+++ MATERIAL PROVIDED +++

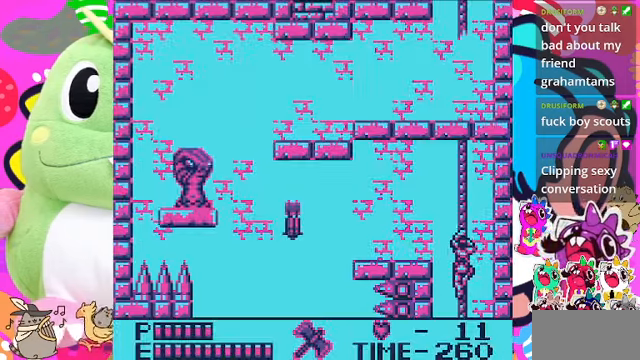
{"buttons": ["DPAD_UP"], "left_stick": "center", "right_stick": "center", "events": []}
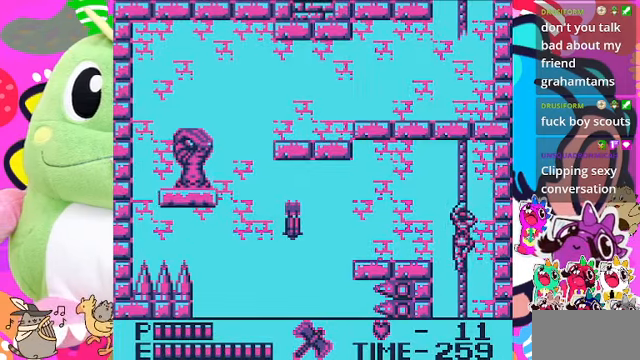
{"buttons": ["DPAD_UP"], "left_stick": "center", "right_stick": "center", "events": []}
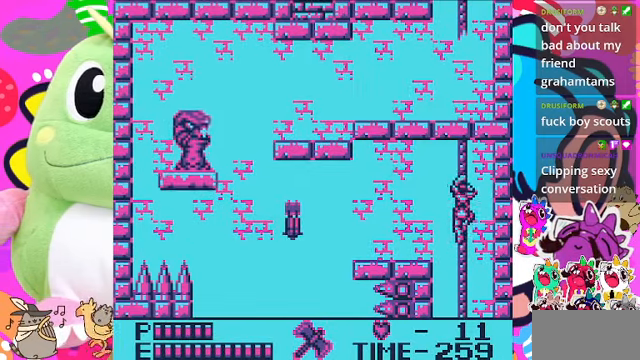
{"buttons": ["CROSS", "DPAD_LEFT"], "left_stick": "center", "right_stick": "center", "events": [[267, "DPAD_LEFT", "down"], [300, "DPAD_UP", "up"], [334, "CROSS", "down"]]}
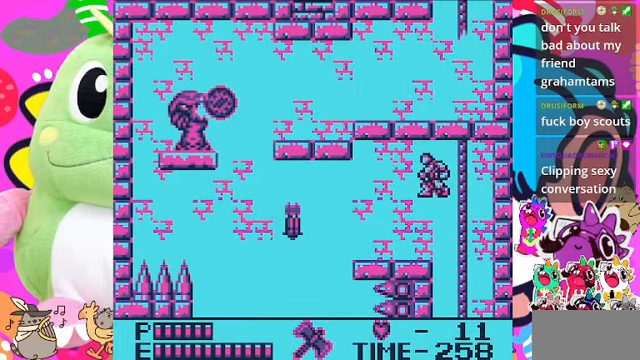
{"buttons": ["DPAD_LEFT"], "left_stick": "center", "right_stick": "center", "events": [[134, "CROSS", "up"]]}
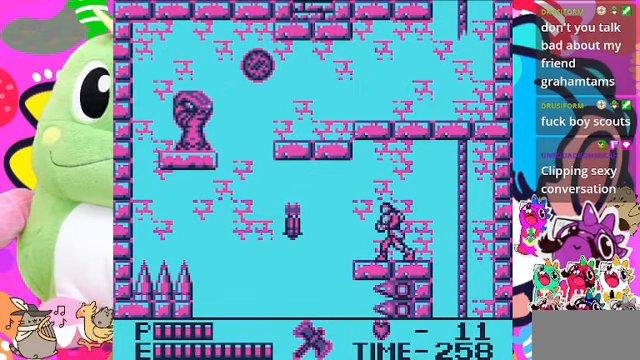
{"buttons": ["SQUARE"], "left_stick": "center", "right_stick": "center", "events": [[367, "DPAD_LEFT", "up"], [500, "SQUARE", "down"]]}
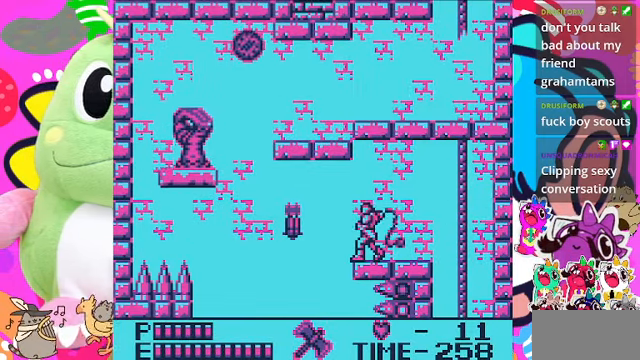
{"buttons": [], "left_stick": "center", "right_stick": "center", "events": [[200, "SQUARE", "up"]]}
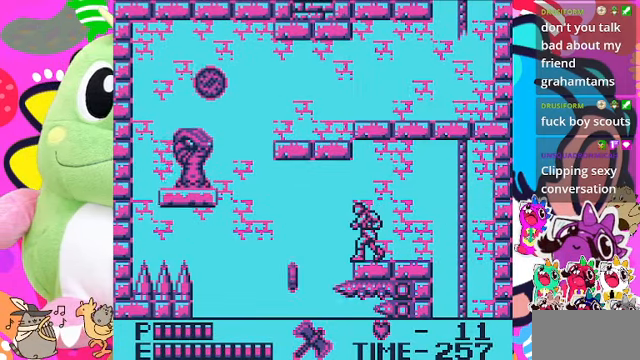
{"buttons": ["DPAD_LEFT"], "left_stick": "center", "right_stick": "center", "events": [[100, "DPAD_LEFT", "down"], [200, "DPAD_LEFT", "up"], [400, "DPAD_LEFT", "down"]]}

+++

PROBLEM DETAILS: What you return must match the records exactly, apart from the images, which are omitted.

RESPONSE TO THIS EXERCISE:
{"buttons": ["DPAD_UP"], "left_stick": "center", "right_stick": "center", "events": []}
{"buttons": ["DPAD_UP"], "left_stick": "center", "right_stick": "center", "events": []}
{"buttons": ["CROSS", "DPAD_LEFT"], "left_stick": "center", "right_stick": "center", "events": [[267, "DPAD_LEFT", "down"], [300, "DPAD_UP", "up"], [334, "CROSS", "down"]]}
{"buttons": ["DPAD_LEFT"], "left_stick": "center", "right_stick": "center", "events": [[134, "CROSS", "up"]]}
{"buttons": ["SQUARE"], "left_stick": "center", "right_stick": "center", "events": [[367, "DPAD_LEFT", "up"], [500, "SQUARE", "down"]]}
{"buttons": [], "left_stick": "center", "right_stick": "center", "events": [[200, "SQUARE", "up"]]}
{"buttons": ["DPAD_LEFT"], "left_stick": "center", "right_stick": "center", "events": [[100, "DPAD_LEFT", "down"], [200, "DPAD_LEFT", "up"], [400, "DPAD_LEFT", "down"]]}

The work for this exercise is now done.